Samsung has announced the joint discovery of a new material called amorphous boron nitride (a-BN). Its researchers at the Samsung Advanced Institute of Technology (SAIT) worked with the Ulsan National Institute of Science and Technology (UNIST) and the University of Cambridge to make the discovery. The collaborators published their findings in the Nature journal and believe that the material will “accelerate the advent of the next generation of semiconductors.”
Explaining the newly discovered amorphous boron nitride, Samsung said it consists of boron and nitrogen atoms with an amorphous molecule structure. The Korean firm said that the new material is derived from white graphene but that the different molecular structure makes a-BN “uniquely distinctive” from white graphene.
Samsung said that a-BN is expected to be widely used in DRAM and NAND solutions because it’s able to minimise electrical interference and can be grown on a wafer-scale at a relatively low temperature of 400°C.

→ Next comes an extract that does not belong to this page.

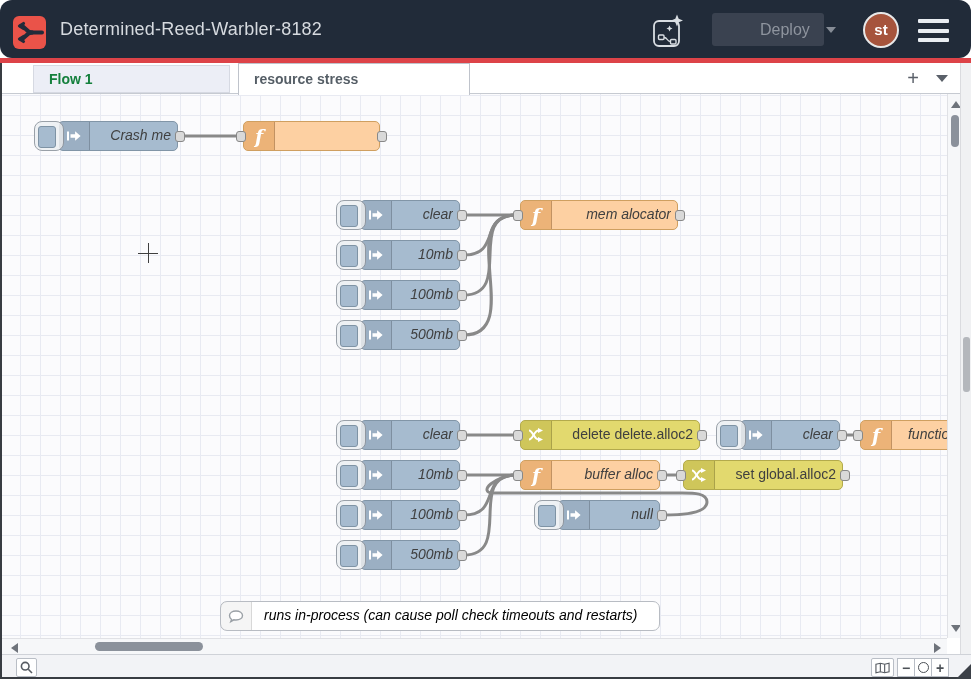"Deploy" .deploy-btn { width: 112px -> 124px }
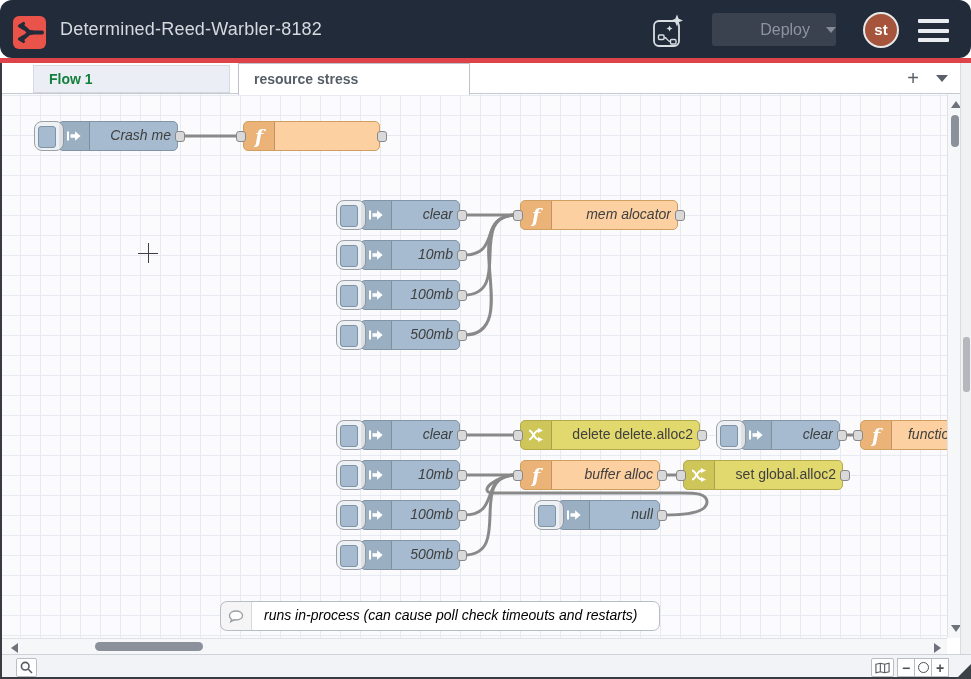"Crash me" .node-label { color: #404040 -> #000000; text-align: right -> left }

Commenting on the material, Hyeon-Jin Shin, a graphene project leader and Principal Researcher at SAIT, said:
“To enhance the compatibility of graphene with silicon-based semiconductor processes, wafer-scale graphene growth on semiconductor substrates should be implemented at a temperature lower than 400°C. We are also continuously working to expand the applications of graphene beyond semiconductors.”
The firm didn’t give a date on when it hopes to start using the new material in its hardware products but did say that it would be applied to semiconductors, especially DRAM and NAND solution, in next-gen memory solutions for large-scale servers.